A. Page Indicator: indicates that "Dataset Processing" is the current step. Once other steps become available then clicking this will return you to this step.
B. Dataset Id Input: used to enter the id of a previously uploaded dataset.
C. Record Id Input: used to enter the id of a record within the specified dataset. It enables when a dataset id is entered.
D. Create New Dataset Link: enables and navigates to the “Upload a new Dataset” functionality (see below).
E. Track link. This link enables when a dataset id is entered and, when clicked, takes you to the “Dataset Processing” functionality (see below) for the dataset with this dataset id.
F. Issues (Overview) link. This link enables when a dataset id is entered and, when clicked, takes you to the “Problem Patterns” functionality (see below) for the dataset with this dataset id.
G. Issues (Record) link. This link enables when a record id is entered and, when clicked, takes you to the “Problem Patterns” functionality (see below) for the record with this record id.
H. Tier Report link. This link enables when a record id is entered and, when clicked, takes you to the “Record Report” functionality (see below) for the record with this record id.
When you type a dataset ID or a record ID, a green link will appear in the input field. If you click it, you will be taken to the dataset or record preview as it would look like on Europeana.
...
...
6 Upload a new dataset
To create a new dataset click on the “create a new dataset” link at the bottom of the home screen (D in the image above). This will take you to the “Upload Dataset” form.
6.1 The Upload Form
The “Upload Dataset” view looks like this:.
...
A. Step Indicator: clicking this will take you to the “Dataset Processing” step.
B. The dataset name input field. A dataset name is valid if it contains only letters, digits and the underscore character (‘_’).
C. The dataset country drop-down.
D. The dataset language drop-down.
E. The harvest protocol radio button set.

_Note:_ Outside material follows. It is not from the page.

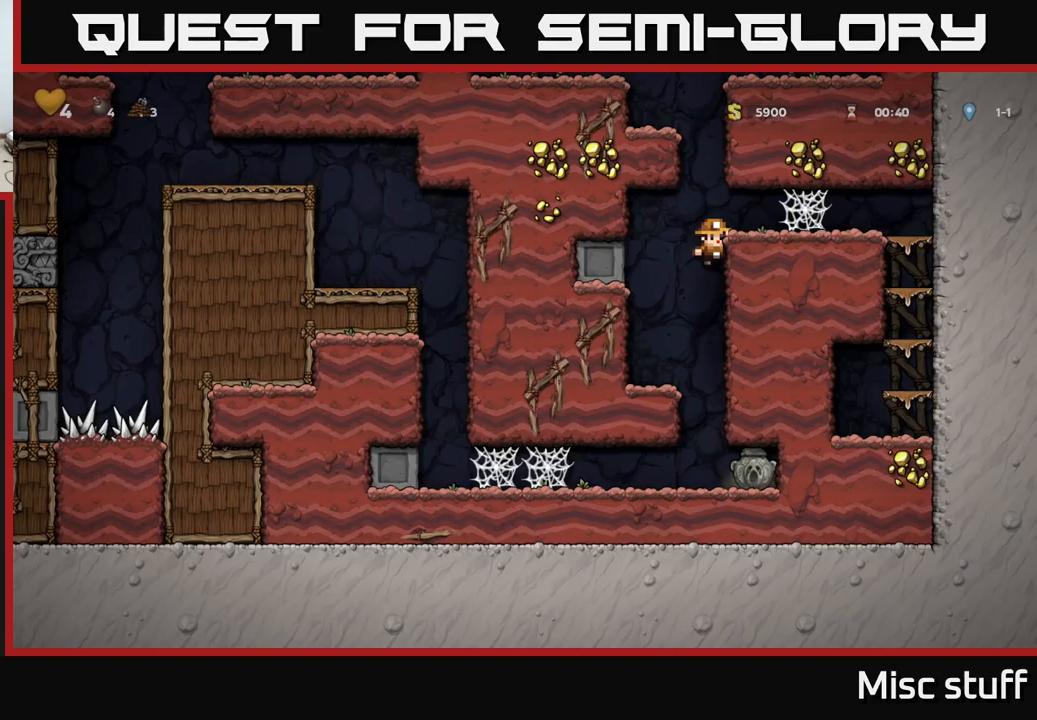
{"buttons": ["DPAD_DOWN"], "left_stick": "center", "events": []}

F. The zip file input. This appears because “file upload” is the selected protocol. If the selected protocol is changed to “OAI-PMH upload” or “HTTP upload” then an alternative field (or set of fields) will appear here.
G. Step size field.
H. An (optional) checkbox to specify that you want the Metis Sandbox Server to transform your dataset using XSLT. If selected then a file input will appear below it allowing you to upload an XSL file.
I. The “Submit” button: enables when all the (obligatory) fields have been completed.

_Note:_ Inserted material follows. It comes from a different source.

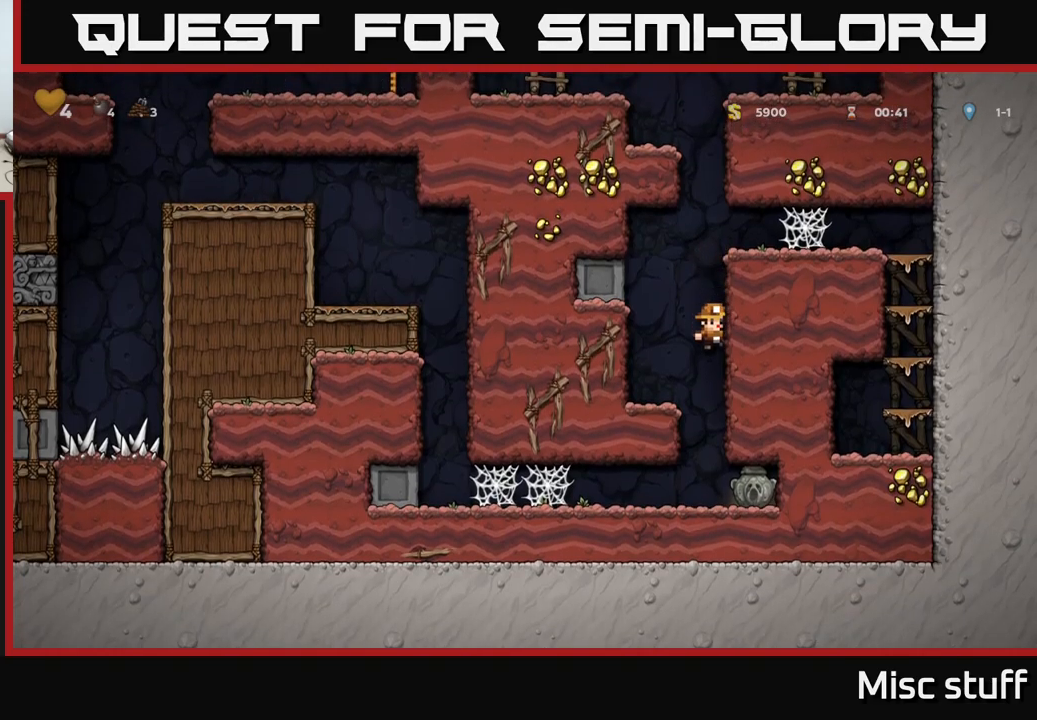
{"buttons": ["DPAD_UP"], "left_stick": "center"}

J. Step Indicator (inactive): indicates that "Upload Database" is the current step. If you switch to another step then clicking this will return you to this step.
Enter a descriptive name for your dataset in the input field below “Name”. Only letters, digits and the underscore character (‘_’) are supported. You can select the country and language of the dataset with the dropdown menus.
The next step is to determine the “Harvest protocol”: how you will upload your dataset. This is described in detail below. The “Submit” button at the bottom left will be enabled when all information is filled in and valid.
...
6.2 The Harvest Protocol
There are three ways to upload your datasets to the sandbox:
File upload: upload an archive (e.g. a zip file)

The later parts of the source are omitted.